• [Given passage]
/---

He should know. Misha (Papps) is a Russian film-maker in self-imposed exile from the Motherland and his determination to pursue his art form leads to very little pleasure and quite a lot of pain.

Looking for an artistically sophisticated country where a narrative-averse experimental film-maker might be appreciated, he rather unwisely lands in New Zealand, where his obsession and self-obsession drive him slightly crazy and his wife Nadia (Stejko, excellent) to distraction.

The film is inspired by the story of Boris Bainov and Renata Pavlenko who arrived at Huia in November 1999 after crossing the Manukau Bar – not to mention the Pacific, from Vladivostok via Vanuatu – in an 8m enclosed aluminium lifeboat.

\---

• [Data under study]
/---

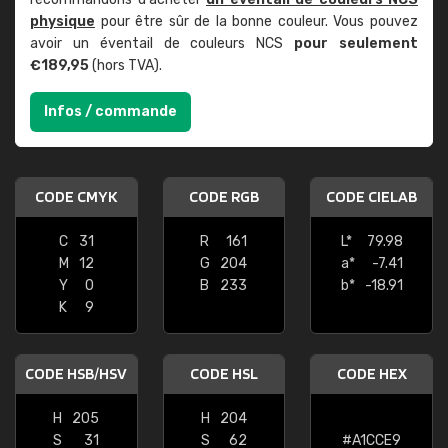
physique
pour être sûr de la bonne couleur. Vous pouvez
avoir un éventail de couleurs NCS
pour seulement
€189,95
(hors TVA).
Infos / commande
CODE CMYK
CODE RGB
CODE CIELAB
C
31
R
161
L*
79.98
M
12
G
204
a*
-7.41
Y
0
B
233
b*
-18.91
K
9
CODE HSB/HSV
CODE HSL
CODE HEX
H
205
H
204
S
31
S
62
#A1CCE9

\---

• [Job 1]
In the review, why does Misha go to New Zealand?
• [Job 2]
Using the review, state whether each statement agrees with it: (a) Misha left Russia by his own choice. (b) Boris Bainov and Renata Pavlenko crossed the Pacific in a wooden sailing yacht. (c) Boris Bainov and Renata Pavlenko arrived at Huia in November 1999.

• [Final answer 1]
He wanted an artistically sophisticated country where a narrative-averse experimental film-maker like himself might be appreciated.

• [Final answer 2]
(a) Yes: "in self-imposed exile from the Motherland"
(b) No: "in an 8m enclosed aluminium lifeboat"
(c) Yes: "arrived at Huia in November 1999"